The present disclosure relates to fluid-ejection devices intended for washing for example surfaces of parts in motor vehicles and for many other applications.
Fluid-ejection devices are known in the art for washing surfaces of parts in motor vehicles such as for example motor vehicle headlights, lenses, sensors, etc. The main problem found in said devices known so far is that certain areas or parts can not be fully reached. As a consequence, they are not washed, or they cannot be washed properly, e.g. incompletely washed.
A number of alternative solutions have been proposed in the art for addressing the above problems. Examples of said alternative solutions are orientable nozzles and telescopic assemblies.
Prior art orientable nozzles have been shown to be ineffective due for example to the presence of external parts or accessories that may be provided in the path of the liquid being ejected. Again, certain areas or parts cannot be reached and therefore they cannot be washed adequately, while other areas cannot be completely washed.
Known telescopic devices comprise a hollow cylinder, a hollow piston and a nozzle connected to the hollow piston. The hollow piston is driven to be displaced relative to the hollow cylinder as a cleaning liquid is injected therein. Once the hollow piston with the nozzle has been extended, the cleaning liquid is ejected through the nozzle out onto the surface to be washed. While such known telescopic devices have been shown to at least partially overcome the above problems, they are still complex and in some cases they are not able to perform an efficient washing as required.
Examples of telescopic devices for washing surfaces in motor vehicles are disclosed in EP1694541 and EP1506109. The washing device disclosed in EP1694541 comprises a hollow cylinder, a hollow piston and a nozzle connected thereto. The hollow piston is arranged to slide inside the hollow cylinder against a spring as it is driven by a liquid that is fed therewithin. The liquid is then ejected only when the piston has reached a predetermined extended position. The washing device disclosed in EP1506109 comprises an inner hollow cylinder, an outer hollow cylinder fitting into each other and a telescopic nozzle. The inner hollow cylinder comprises an opening for conducting liquid that remains closed as it abuts the outer hollow cylinder. Cleaning liquid is supplied when the telescopic nozzle is completely telescoped.
Another telescopic washing device for projecting a cleaning liquid to a surface of a motor vehicle is disclosed in FR3021014. The telescopic washing device in this case also comprises a fixed member, a movable member and a seal. The movable member is initially retracted and then liquid enters through an inlet port of the fixed member to fill a chamber formed therein. This causes the movable member to be displaced against a spring with an elastically deformable portion of the seal leaning against a first section of the control member such that liquid is still inside chamber under pressure and it is not allowed to flow outside. When the movable member reaches a position where the elastically deformable portion of the seal leans against a second section of the control member having passages, the liquid is allowed to flow through said passages into the control member allowing the liquid to be ejected outside.

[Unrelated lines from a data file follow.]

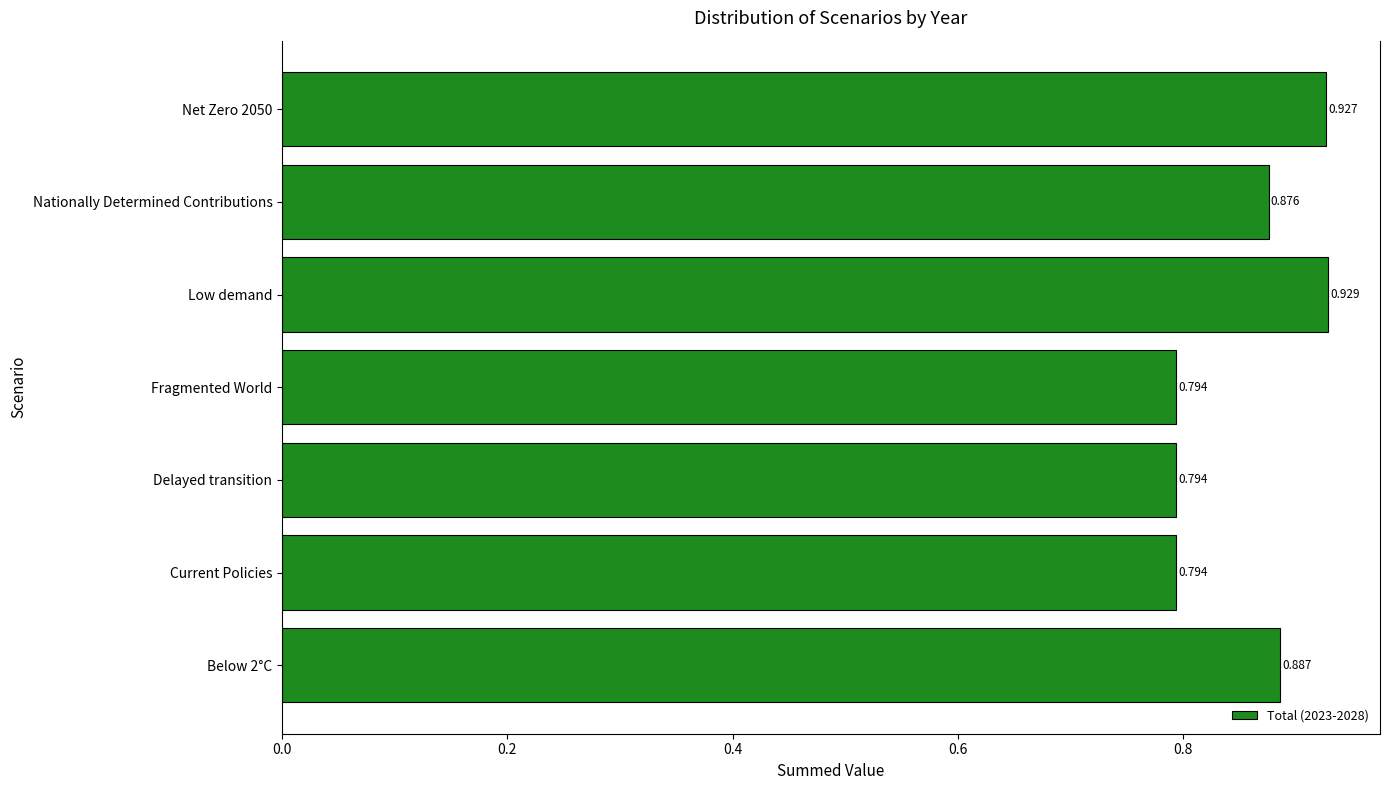

Which category has the highest value across all series?

Low demand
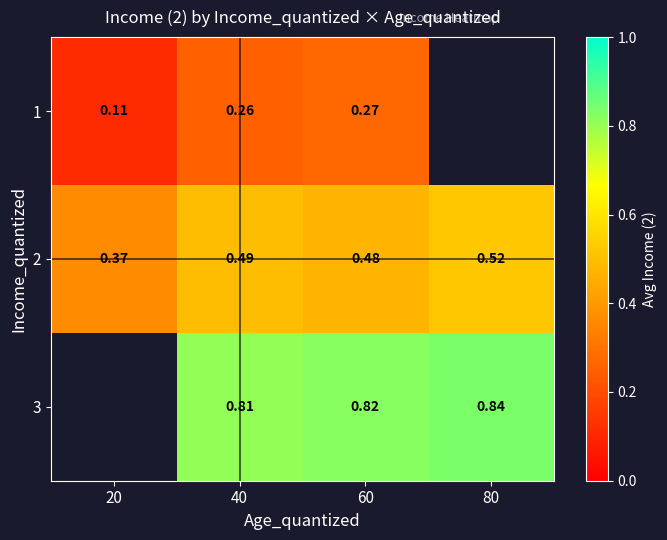

What is the highest value of the 2 series?

0.5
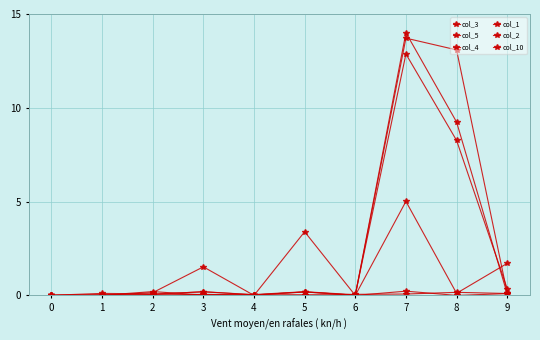

List the series in order of their peak value, lowest first.

col_1, col_2, col_10, col_5, col_3, col_4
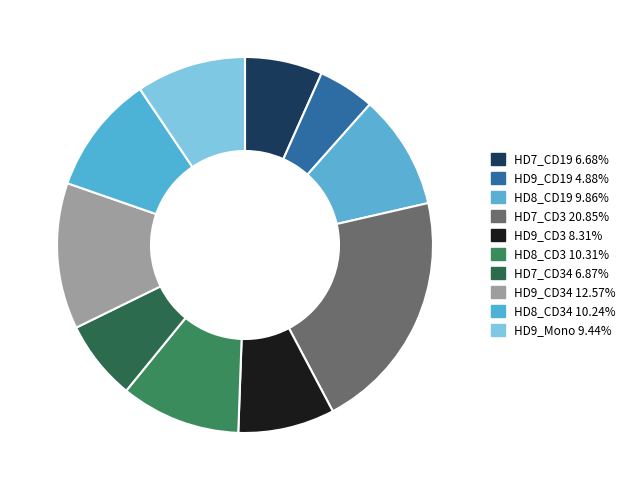

Count the number of slices in the pie.

10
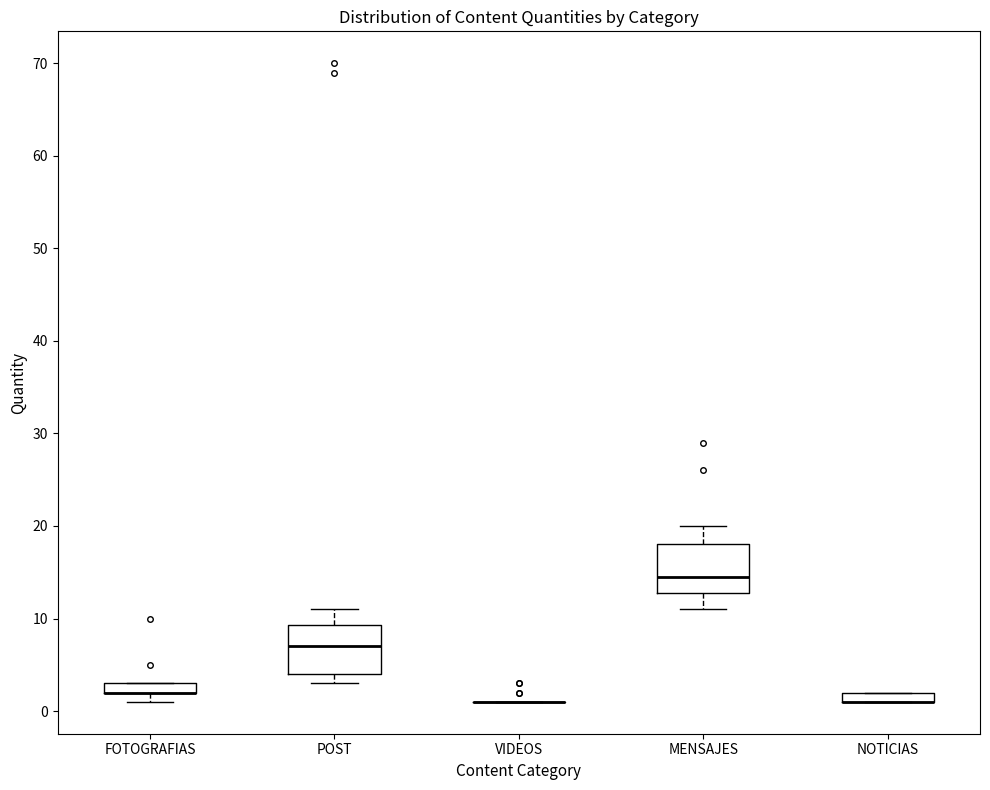

Where is the upper edge of the box for MENSAJES on the y-axis? The values are not printed on the chart, so give them approximately, as read against the axis.

18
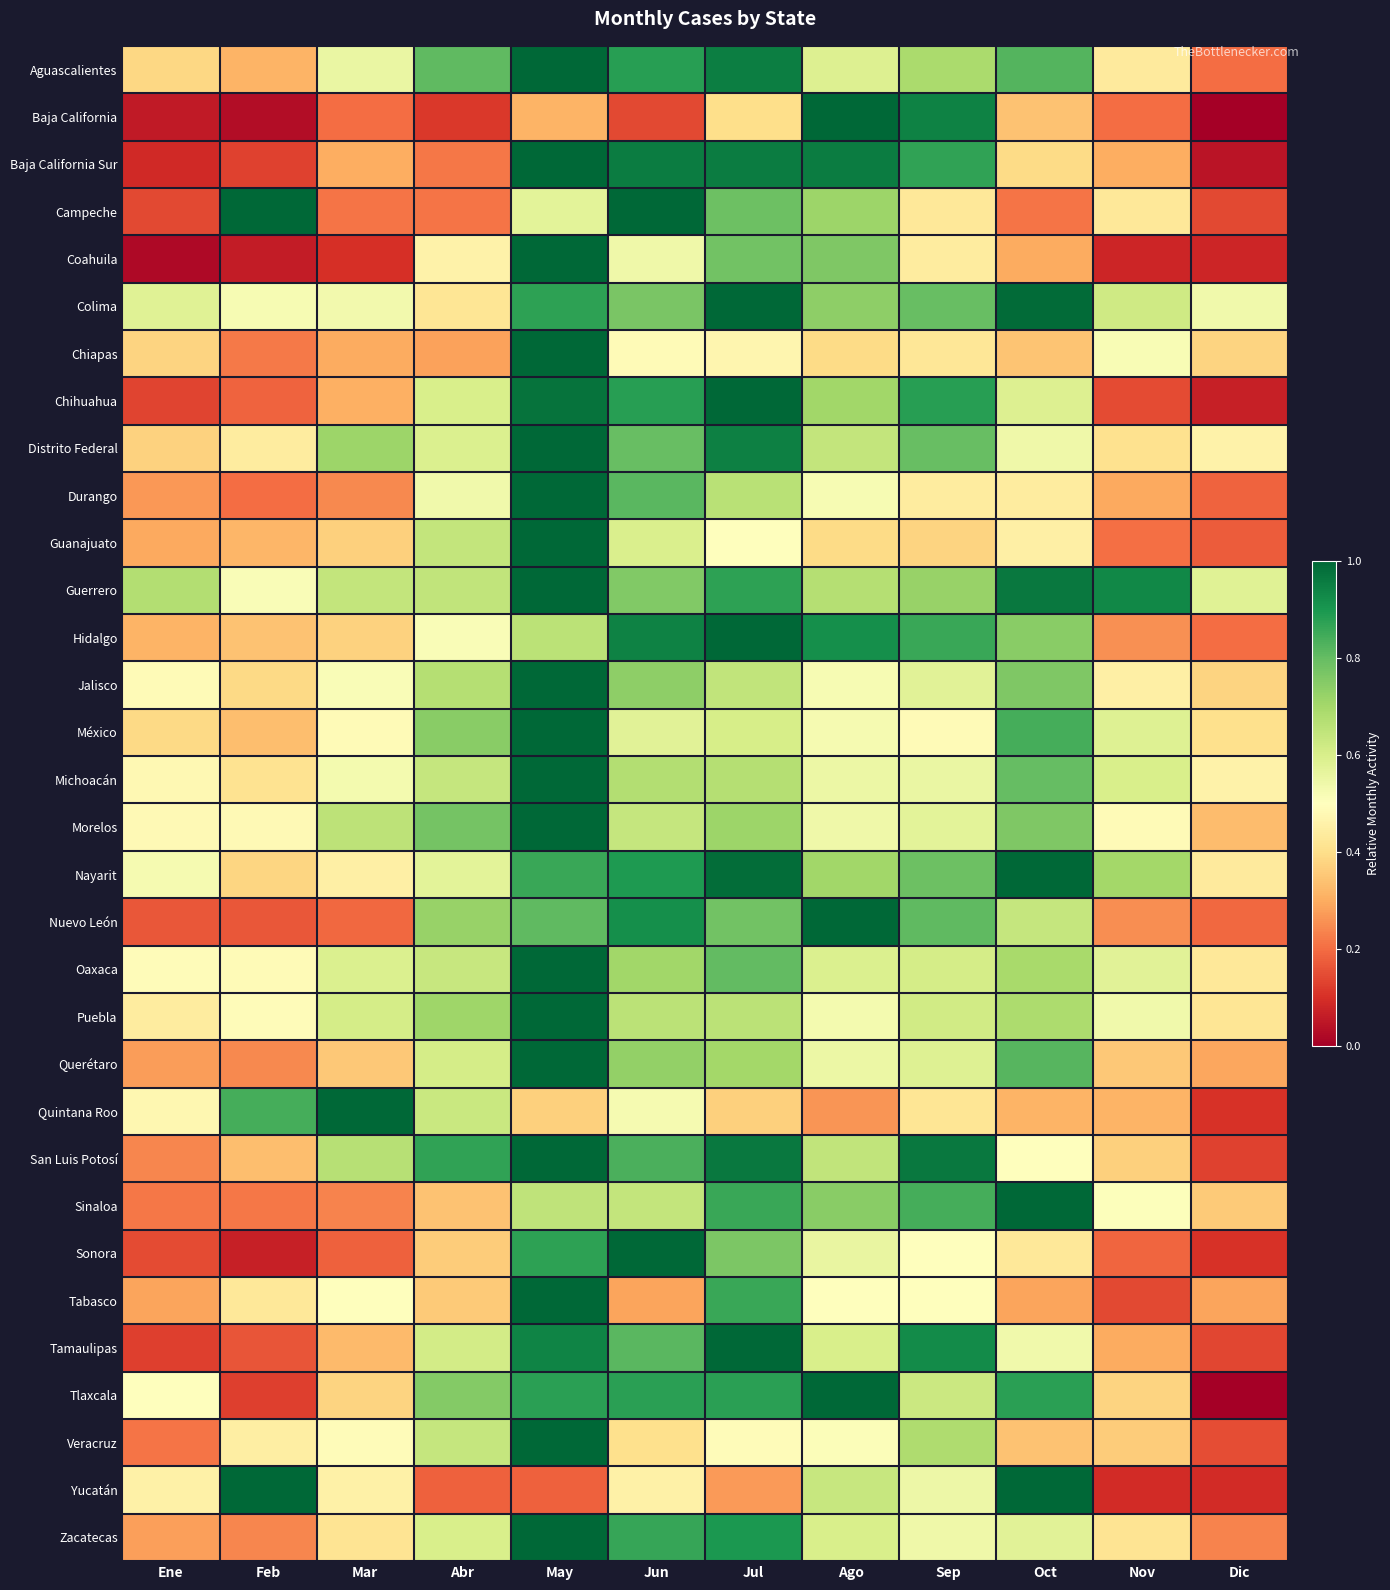

Between Oct and Mar, which is larger?

Oct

The above prior art telescopic washing devices have a number of disadvantages. For example, the washing devices described in EP1694541 and EP1506109 require the stroke of the nozzle to be accurately designed for each specific condition, i.e. a specific type and/or location of the surface to be washed, a specific position and size of the nozzle, the pressure of the liquid that is injected, etc. As a result, such washing devices involve expensive designs and in some cases may be inefficient. In the telescopic washing device disclosed in FR3021014 the control member should be designed according to the stroke to be traveled by the movable member which in some cases may be long resulting again in undesirably complex and capital intensive devices.
There is thus a need for efficient fluid-ejection devices to be used for washing surfaces of parts in motor vehicles and other applications which is in turn simple in structure as well as cost effective in design and manufacturing.